Work order> Here are records with pictures in them. Copy all of them exactly and leave the pictures out.

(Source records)
:::

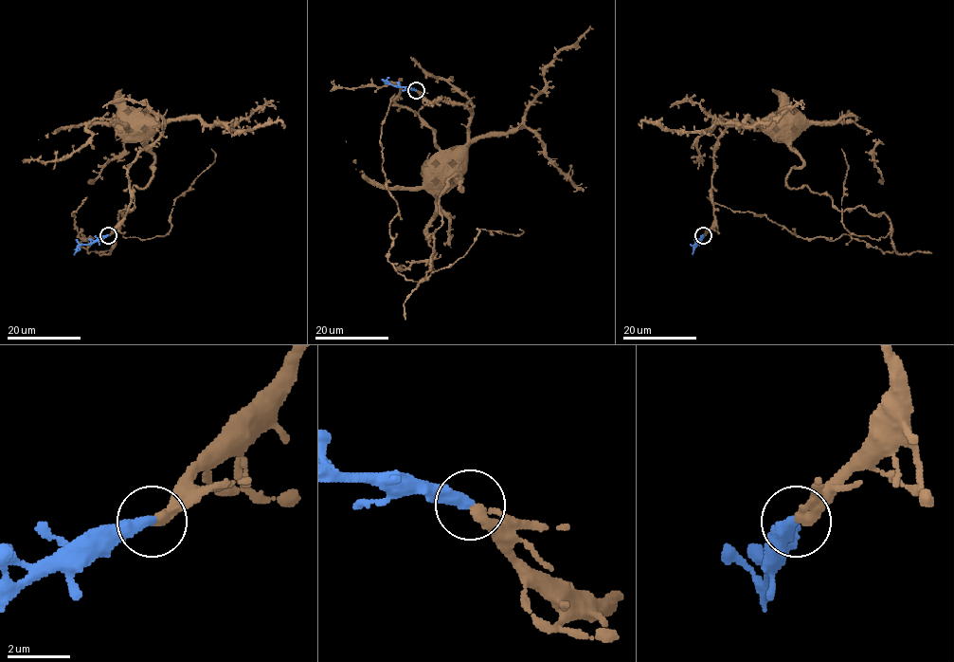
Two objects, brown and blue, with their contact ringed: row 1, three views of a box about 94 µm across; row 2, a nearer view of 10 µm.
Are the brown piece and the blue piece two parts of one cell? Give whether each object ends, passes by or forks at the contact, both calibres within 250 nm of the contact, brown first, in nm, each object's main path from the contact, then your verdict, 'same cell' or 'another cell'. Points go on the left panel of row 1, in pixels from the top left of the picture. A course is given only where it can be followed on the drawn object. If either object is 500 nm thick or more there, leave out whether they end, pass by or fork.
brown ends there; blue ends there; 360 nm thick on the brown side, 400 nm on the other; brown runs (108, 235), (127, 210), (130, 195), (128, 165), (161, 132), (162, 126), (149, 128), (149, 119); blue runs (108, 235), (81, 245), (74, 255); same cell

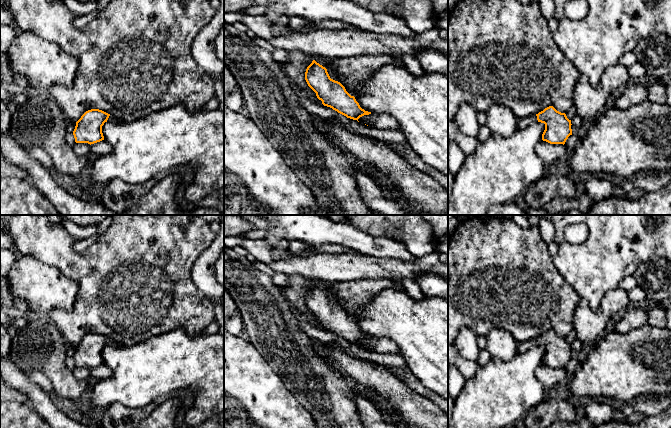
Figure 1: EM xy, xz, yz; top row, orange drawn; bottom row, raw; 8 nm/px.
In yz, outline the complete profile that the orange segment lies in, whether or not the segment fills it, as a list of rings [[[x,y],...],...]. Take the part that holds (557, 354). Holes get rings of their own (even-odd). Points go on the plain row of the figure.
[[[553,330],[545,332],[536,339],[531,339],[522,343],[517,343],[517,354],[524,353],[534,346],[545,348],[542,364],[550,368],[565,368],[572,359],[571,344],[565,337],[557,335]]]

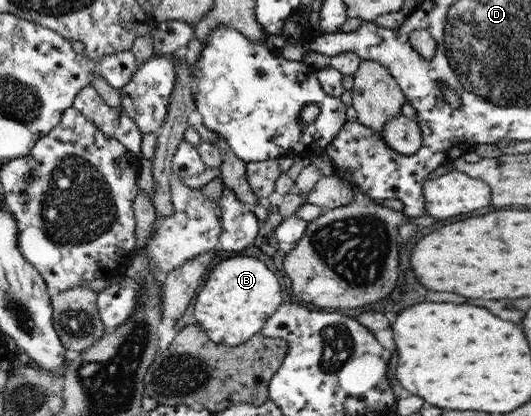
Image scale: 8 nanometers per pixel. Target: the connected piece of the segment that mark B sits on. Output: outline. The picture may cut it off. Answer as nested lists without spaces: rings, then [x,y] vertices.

:::

Task answer>
Two objects, brown and blue, with their contact ringed: row 1, three views of a box about 94 µm across; row 2, a nearer view of 10 µm.
Are the brown piece and the blue piece two parts of one cell? Give whether each object ends, passes by or forks at the contact, both calibres within 250 nm of the contact, brown first, in nm, each object's main path from the contact, then your verdict, 'same cell' or 'another cell'. Points go on the left panel of row 1, in pixels from the top left of the picture. A course is given only where it can be followed on the drawn object. If either object is 500 nm thick or more there, leave out whether they end, pass by or fork.
brown ends there; blue ends there; 360 nm thick on the brown side, 400 nm on the other; brown runs (108, 235), (127, 210), (130, 195), (128, 165), (161, 132), (162, 126), (149, 128), (149, 119); blue runs (108, 235), (81, 245), (74, 255); same cell

Figure 1: EM xy, xz, yz; top row, orange drawn; bottom row, raw; 8 nm/px.
In yz, outline the complete profile that the orange segment lies in, whether or not the segment fills it, as a list of rings [[[x,y],...],...]. Take the part that holds (557, 354). Holes get rings of their own (even-odd). Points go on the plain row of the figure.
[[[553,330],[545,332],[536,339],[531,339],[522,343],[517,343],[517,354],[524,353],[534,346],[545,348],[542,364],[550,368],[565,368],[572,359],[571,344],[565,337],[557,335]]]

Image scale: 8 nanometers per pixel. Target: the connected piece of the segment that mark B sits on. Output: outline. The picture may cut it off. Answer as nested lists without spaces: rings, then [x,y] vertices.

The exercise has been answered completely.